BEGIN

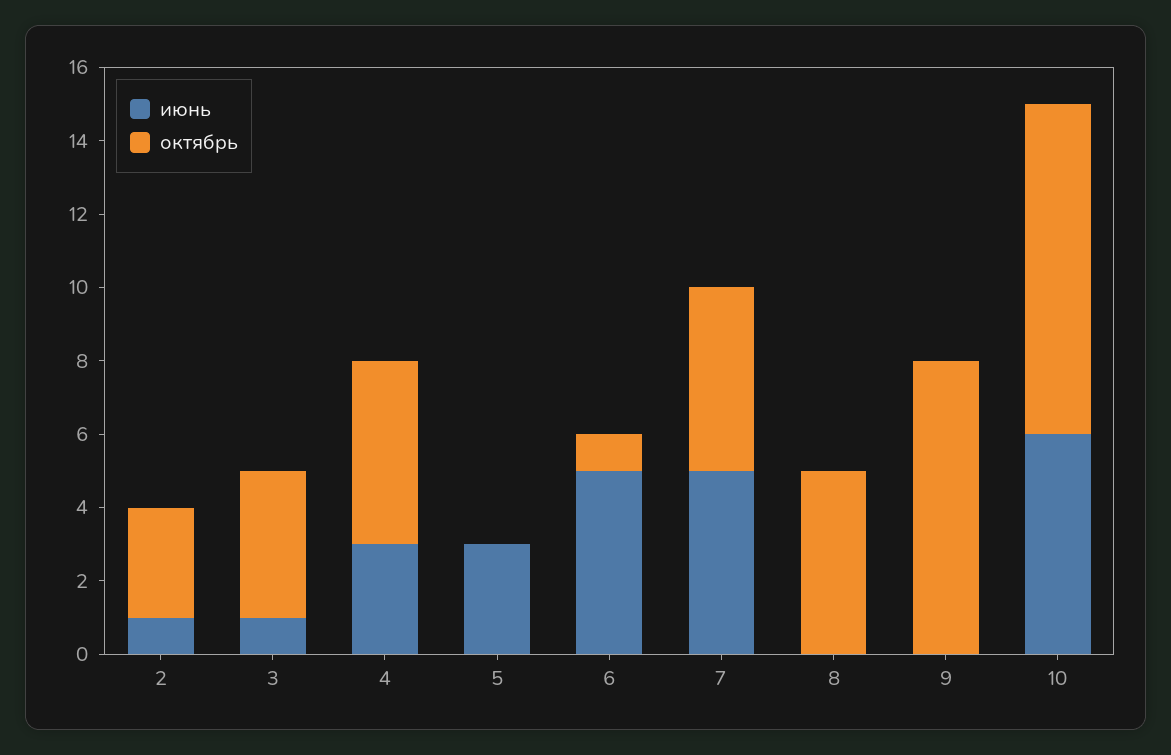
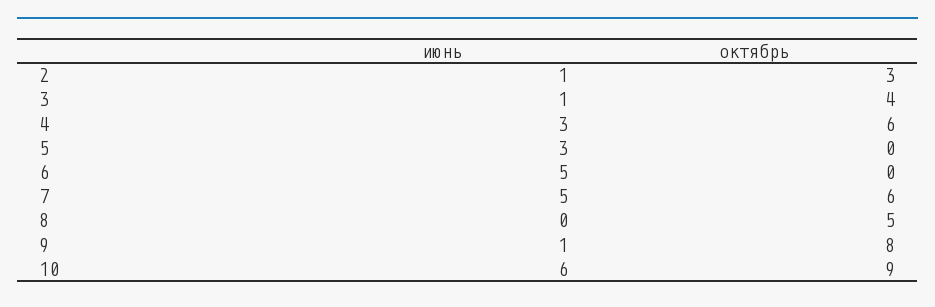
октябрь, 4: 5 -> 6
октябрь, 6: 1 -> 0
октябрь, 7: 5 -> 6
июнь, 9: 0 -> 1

END
BEGIN

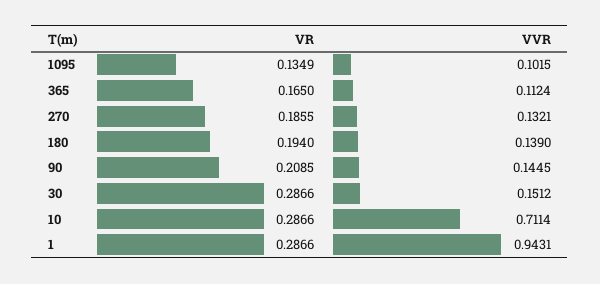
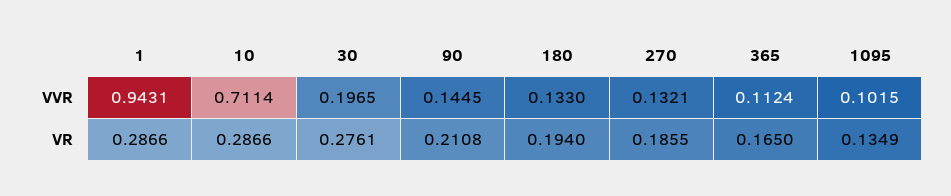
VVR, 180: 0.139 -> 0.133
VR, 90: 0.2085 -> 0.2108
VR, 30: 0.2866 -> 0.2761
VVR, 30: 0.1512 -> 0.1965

END
BEGIN

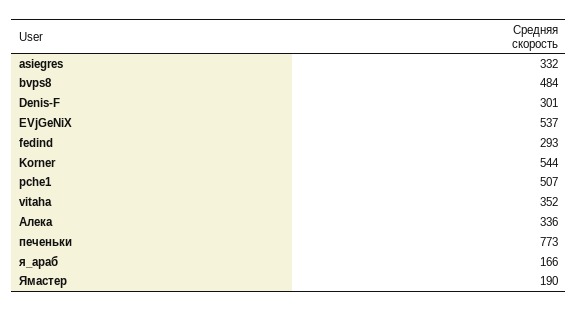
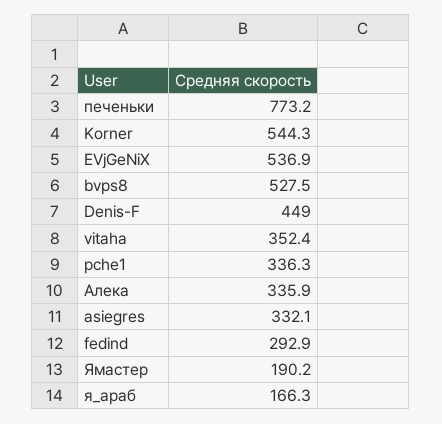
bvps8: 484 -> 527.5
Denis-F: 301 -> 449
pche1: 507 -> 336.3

END

■ **Task instructions**: Every line above with the string "октябрь" in it needs to be copied.

■ **Finished exercise**:
октябрь, 4: 5 -> 6
октябрь, 6: 1 -> 0
октябрь, 7: 5 -> 6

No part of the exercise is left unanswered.